Friday, October 06, 2006

Lesson 13: Dialogue Mechanics cont...

I made it...Another week down the tubes! I don't know where the time goes!

I do know that Dark Hour by Ginger Garrett is sitting at #2 on Technorati's Popular Book List. And her first novel, Chosen is sitting at #7...The blog tour is a resounding success...Go CFBAers!!!

Today we are continuing editing lessons from the book Self-Editing for Fiction Writers by Renni Browne and Dave King.

These lessons will be shortened overviews of the chapters and by no means should be a substitute for buying the book. I'm rereading but not posting a lot of good stuff!

Let's continue. Today we'll be working on Dialogue Mechanics.

A quick review of yesterday reveals that if you're like most beginning writers, you write sentences like, "You can't be serious," she said in astonishment.

And you probably write them without thinking! What could be easier than simply to tell your readers how a character feels? If she is astonished, you just say so. It saves time and trouble!

It's also lazy writing. When your dialogue is well written, describing your characters' emotions to your readers is just as patronizing as a playwright running onto the stage and explaining things to the audience!

If your dialogue isn't well written--if it needs the explanation to convey the emotion--then the explanation really won't help.

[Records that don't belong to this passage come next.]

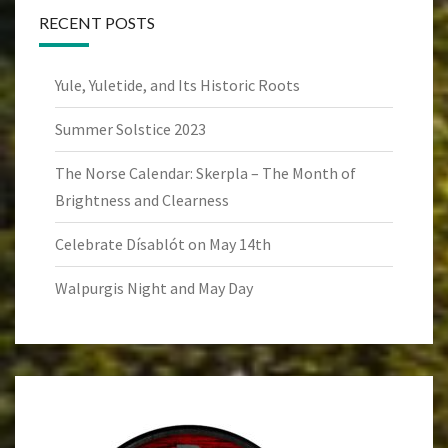
RECENT POSTS
Yule, Yuletide, and Its Historic Roots
Summer Solstice 2023
The Norse Calendar: Skerpla – The Month of
Brightness and Clearness
Celebrate Dísablót on May 14th
Walpurgis Night and May Day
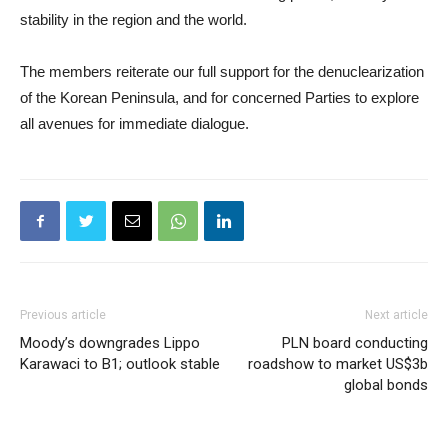
stability in the region and the world.
The members reiterate our full support for the denuclearization
of the Korean Peninsula, and for concerned Parties to explore
all avenues for immediate dialogue.
Previous article
Next article
Moody’s downgrades Lippo
PLN board conducting
Karawaci to B1; outlook stable
roadshow to market US$3b
global bonds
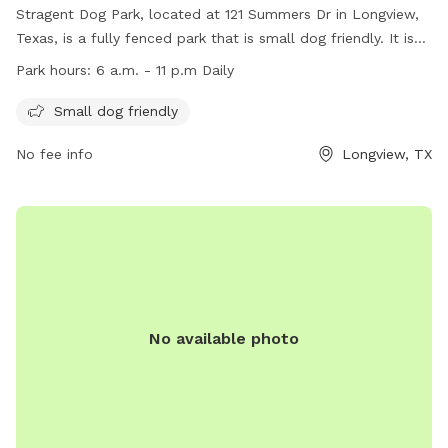
Stragent Dog Park, located at 121 Summers Dr in Longview,
Texas, is a fully fenced park that is small dog friendly. It is
open daily from 6 a.m. to 11 p.m. The park offers a website
Park hours:
6 a.m. - 11 p.m Daily
for more information
(https://www.longviewtexas.gov/4107/Stragent-Dog-Park), a
Small dog friendly
phone number ((903) 237-1270), and an email address
No fee info
Longview, TX
(
Ajeffery@longviewtexas.gov
) for inquiries. Come and enjoy a
safe and enjoyable space for your furry friend to play and
socialize!
No available photo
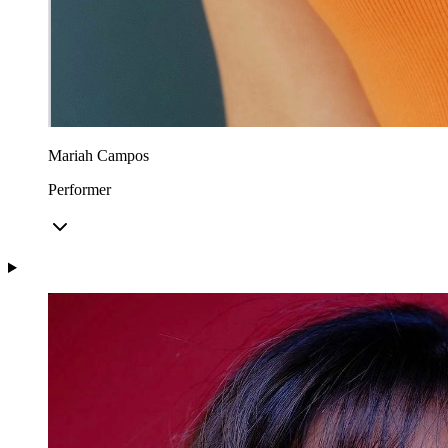
Mariah Campos
Performer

Perhaps it's a lack of confidence on the writer's part, perhaps it's simple laziness, or perhaps it's a misguided attempt to break up the monotony of using the unadorned said all the time, but all too many fiction writers tend to pepper their dialogue with -ly's.

Which is a good enough reason to cut virtually every one you write.

Ly adverbs almost always catch the writer in the act of explaining dialogue--smuggling emotions into speaker attributions that belong in the dialogue itself. Again, if your dialogue doesn't need the props, putting the props in will make it seem weak even when it isn't.

There are a few exceptions to this principle, and almost all of them are adverbs that actually modify the verb said, such as "he said softly" or "she said clearly."

To be continued...

And now for some more ways to annoy people!


Sing along at the opera.

Mow your lawn with scissors.

At a golf tournament, chant "swing-batabatabata-suhWING-batter!"

Ask the waitress for an extra seat for your "imaginary friend."

Go to a poetry recital and ask why each poem doesn't rhyme.

Ask your co-workers mysterious questions, and then scribble their answers in a notebook. Mutter something about "psychological profiles."

Stare at static on the TV and claim you can see a "magic picture."

Select the same song on the jukebox fifty times.

Never make eye contact.

Never break eye contact.

Construct elaborate "crop circles" in your front lawn.

Construct your own pretend "tricorder," and "scan" people with it, announcing the results.

Make appointments for the 31st of September.

Invite lots of people to other people's parties.

3 Comments:

  1. Bernita said...
    "smuggling emotions..."
    That's an acute description!
    Ron Southern said...
    Trouble-maker!
    Anonymous said...
    Hey, I used to trim the lawn with scissors, and there's nothing funny about it.